Note that if we change the value of a, the magnitude of the graphs will change, and the critical value of b at which one pair of leaves disappears will always the +/- 2a, the coefficient of the sine function.
Recall in equation (1) that when k is odd, after theta reaches 180 degrees, "negative" leaves begin to trace directly on top of "positive" leaves. So can you guess what happens to such a function when we throw the variable b into the mix?
In this graph, a = 2 and k = 3. We see that, just as when k is even, the "positive" leaves grow as the "negative" leaves shrink. This time, however, the positives and the negatives lie on the same lines. Consequently, if b were negative, we would see the exact same results. Just for the sake of visualization, the graph below shows the graph as b becomes greater than 2a.
We again see the graph "let go" of the origin once b > 2a.
Since the principles behind the cosine function in equation (4) are so similar to those of the sine function, we really don't need to analyze it too deeply. Just as equation (2) produced the same traits on its graphs as equation (1) with a different orientation, so too does equation (4) mirror equation (3). Below is the example with a = 1 and k = 2.
As expected, we see the "negative" leaves shrink and disappear, and then when b > 2a, the graph no longer passes through the origin.

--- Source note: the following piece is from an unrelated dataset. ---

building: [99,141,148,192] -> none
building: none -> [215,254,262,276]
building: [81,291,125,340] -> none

Before we look at equation (5), let's look at the function in the denominator. As we change k, we see that the number of leaves still holds to our rule of k for odd values, and 2k for even values. In the graph below, a = 3 and b = 3.

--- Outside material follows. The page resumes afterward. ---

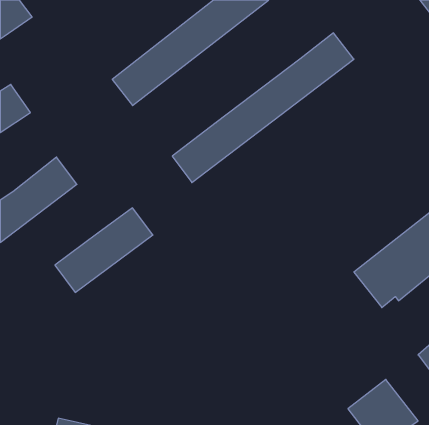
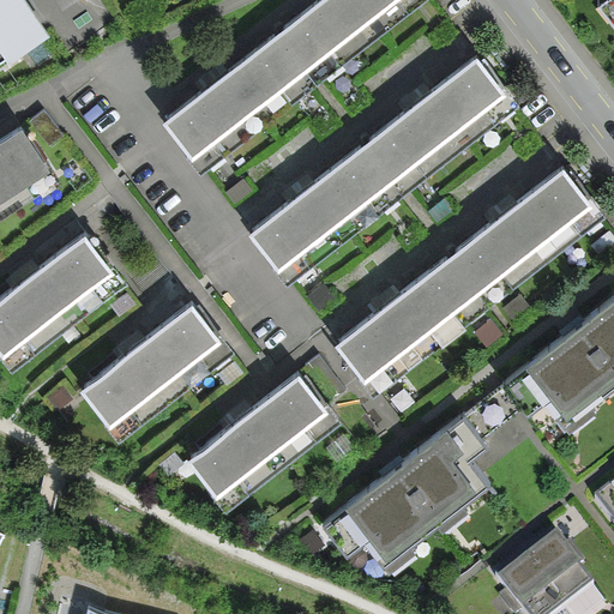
building: none -> [335,167,594,381]
building: none -> [187,372,330,499]
building: none -> [319,423,490,571]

Notice that the orientation of these graphs is somewhere between those of the sine and cosine functions by themselves. Changing a and b independently will change the magnitude, and as one gets drastically larger than the other, the graph is "pulled" in the direction of that variable's function (cosine for a, sine for b). The graph below shows an example with k = 2.

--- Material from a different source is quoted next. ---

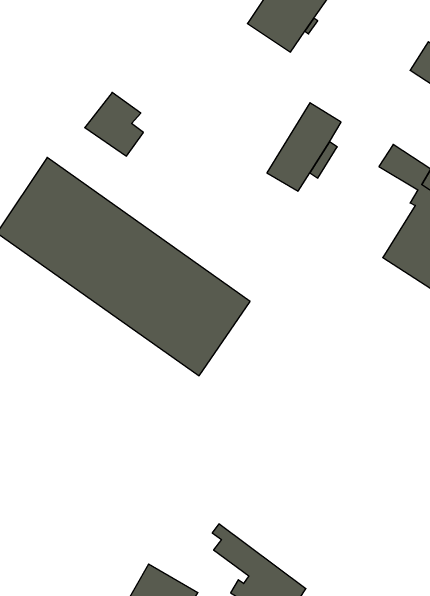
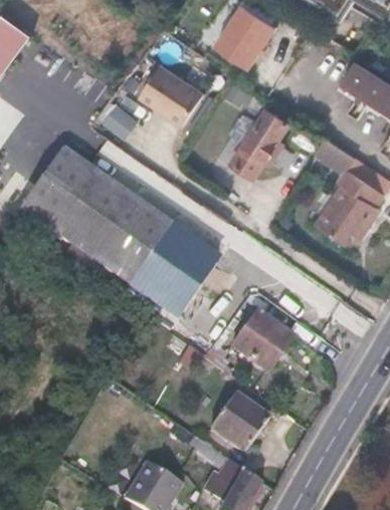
building: none -> [140,63,204,122]
building: none -> [232,311,292,370]
building: none -> [208,391,267,449]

We can see that the red curve is oriented almost the same as the cosine function, while the blue curve is oriented almost the same as the sine function. Both are larger in magnitude than the green curve.
Now that we have a bit of an understanding about that function, we can look at equation (5), which is simply its inverse. We should expect the radius to approach infinity at the same places the curves above would approach the origin, and the radius should reach a minimum in the same place that we see the tips of the leaves above. Below on the left is a graph of equation (5), with a = 1, b = 1, c = 10, and k = 2. The straight lines drawn in are asymptotes and are not part of the curve. On the right is its inverse. Note that the graphs are not on the same scale.
Indeed, the curve has minima where we expect and approaches infinity where we expect. We should also expect that since c is a coefficient to the entire term, it should directly influence the magnitude of the curve. Let's see, with k = 5, a = 1, and b = 1.
Try to ignore the asymptotes and you will see that yes, as c decreases, the curve comes closer to the origin. Also note that since k = 5, there are 5 branches to each curve. It is easy to see that this function follows the properties predicted by its inverse. As a final observation, we will look at the curve when a >> b and when b >> a, with c = 10 and k = 2.
As we saw before, when the coefficient a of the cosine term was much larger than the coefficient b of the sine term, the function was "pulled" toward the cosine function, which had the tip of its first leaf located on the x-axis. Here, in the inverse function, we see that a minimum occurs near the x-axis when a >> b, but when b >> a, the minimum occurs near the 45 degree mark, where the tip of the leaf is on the sine function (when k = 2).